On Wednesday, the FDA announced two guidance documents intended to assist applicants preparing to submit abbreviated new drug applications (ANDA), clarifying the deficiences that may cause the FDA to refuse-to-receive (RTR) the submissions.
The two guidances included a final guidance on ANDA RTR standards and a draft guidance on ANDA RTR for lack of proper justification of impurity limits.
According to the FDA, between 2009 and 2012, the Office of Generic Drugs refused to receive 497 ANDAs, primarily because the submissions contained serious deficiences.
FDA’s ANDA RTR standards guidance finalizes a draft version of the guidance released in October 2013. In the ANDA RTR impurity limits draft guidance, the FDA describes serious deficiencies in impurity information that could cause FDA to refuse-to-review an ANDA.

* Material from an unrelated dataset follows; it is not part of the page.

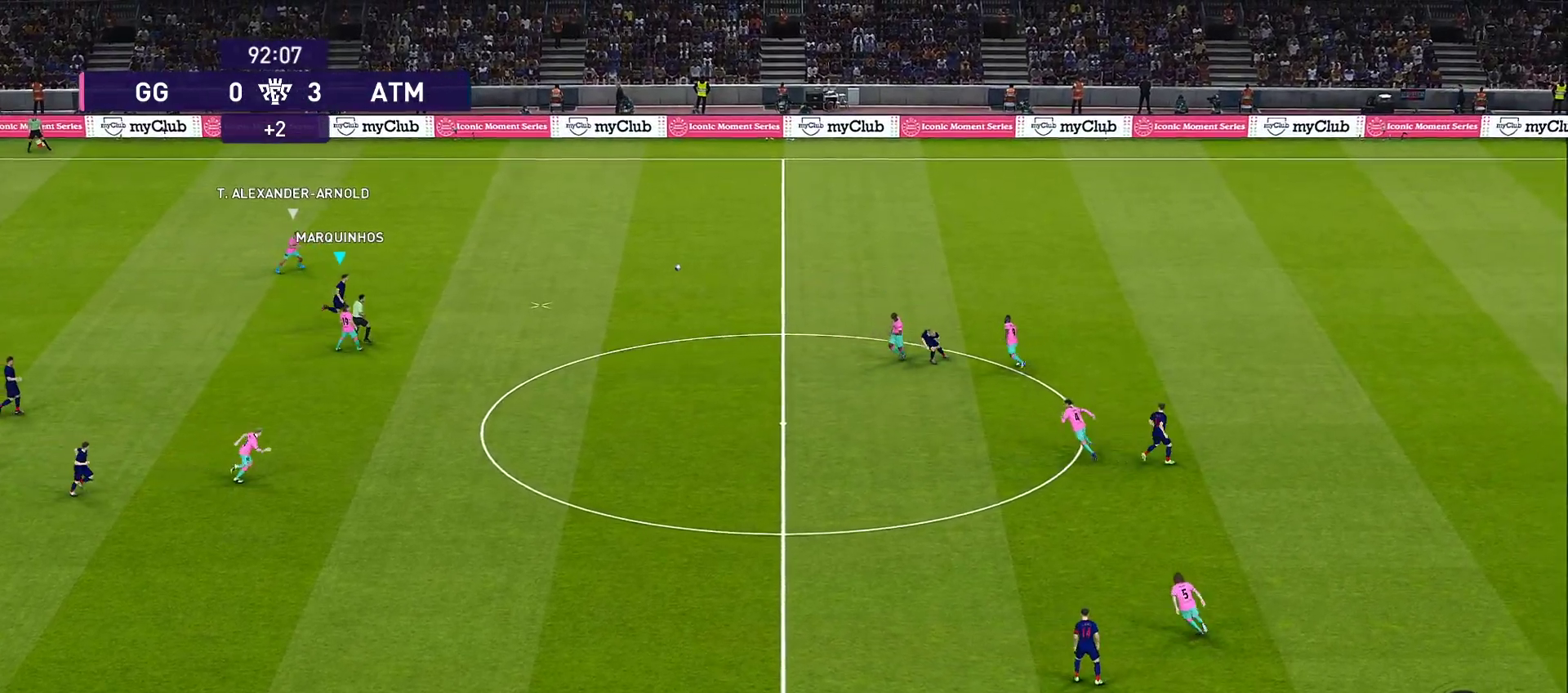
{"buttons": ["CROSS", "SQUARE", "R1"], "left_stick": "right", "right_stick": "center", "events": [[417, "R2", "up"]]}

According to the draft guidance, typical deficiencies leading to a refuse-to-receive decision include:
(1) failing to provide adequate justification for proposed limits in drug substances and drug products for specified identified impurities that are above qualification thresholds
(2) failing to provide adequate justification for proposed limits for specified identification thresholds
(3) proposing limits for unspecified impurities (e.g., any unknown impurity) that are above identification thresholds. unidentified impurities that are above identification thresholds.